The average number of Weedmaps clients who pay on average increased from 5 014 to 5, 225 in the fourth quarter. However, average revenue per customer decreased slightly from $3 089 to $3 041.

Doug Francis, the CEO of Doug Francis Inc. said that his operational discipline as well as ability to drive profits were key to navigating through unique challenges in this industry. Now we’re in an ideal position to invest our money back into our people and technologies.

Susan Wong, CFO of Weedmaps added that “we have been able to enhance our account receivables process and improve the quality and quantity of our receivables”, which led to a stronger cash position.

Weedmaps’ overall signals look positive, especially as it has struggled to achieve profitability over the past few years. Francis and Justin Hartfield, co-founders of Weedmaps, have offered to remove the tech company from public trade at $1.70 for each share.

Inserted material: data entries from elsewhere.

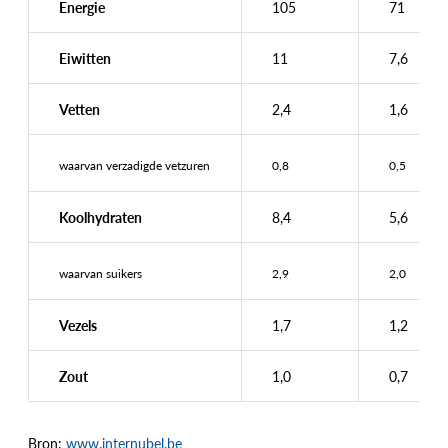
Energie
105
71
Eiwitten
11
7,6
Vetten
2,4
1,6
waarvan verzadigde vetzuren
0,8
0,5
Koolhydraten
8,4
5,6
waarvan suikers
2,9
2,0
Vezels
1,7
1,2
Zout
1,0
0,7
Bron:
www.internubel.be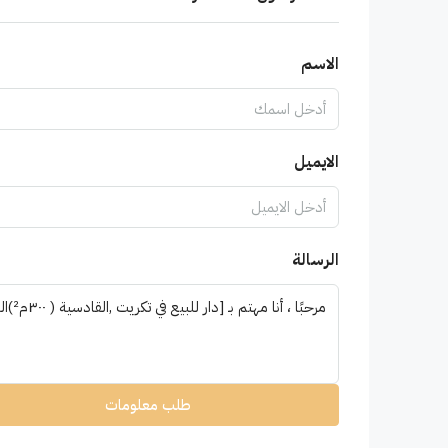
الاسم
الايميل
الرسالة
طلب معلومات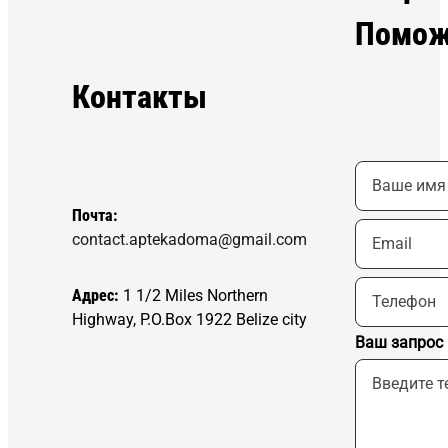
Помож
Контакты
Почта:
contact.aptekadoma@gmail.com
Адрес:
1 1/2 Miles Northern
Highway, P.O.Box 1922 Belize city
Ваш запрос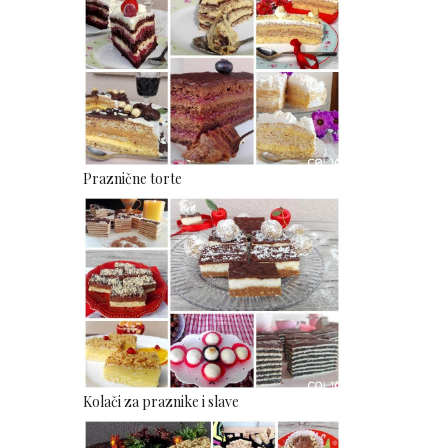
Praznične torte
Kolači za praznike i slave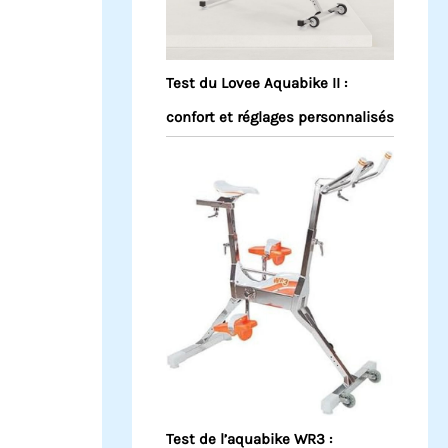
Test du Lovee Aquabike II :
confort et réglages personnalisés
Test de l’aquabike WR3 :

It was a follow-up to doubling the number outstanding shares, which had been done in December. The goal of this move was to raise $200 million dollars to continue operations. Weedmaps said in a release issued this week it will continue to make investments in its “important technology and promotional initiatives” to help strengthen their platform.

According to a company press release, it also projects a first-quarter revenue of about $43,000,000.

Weedmaps’ total assets at the end of last year were $181.8 Million, with $51.9 Million in cash. This was compared to $61.7M in liabilities.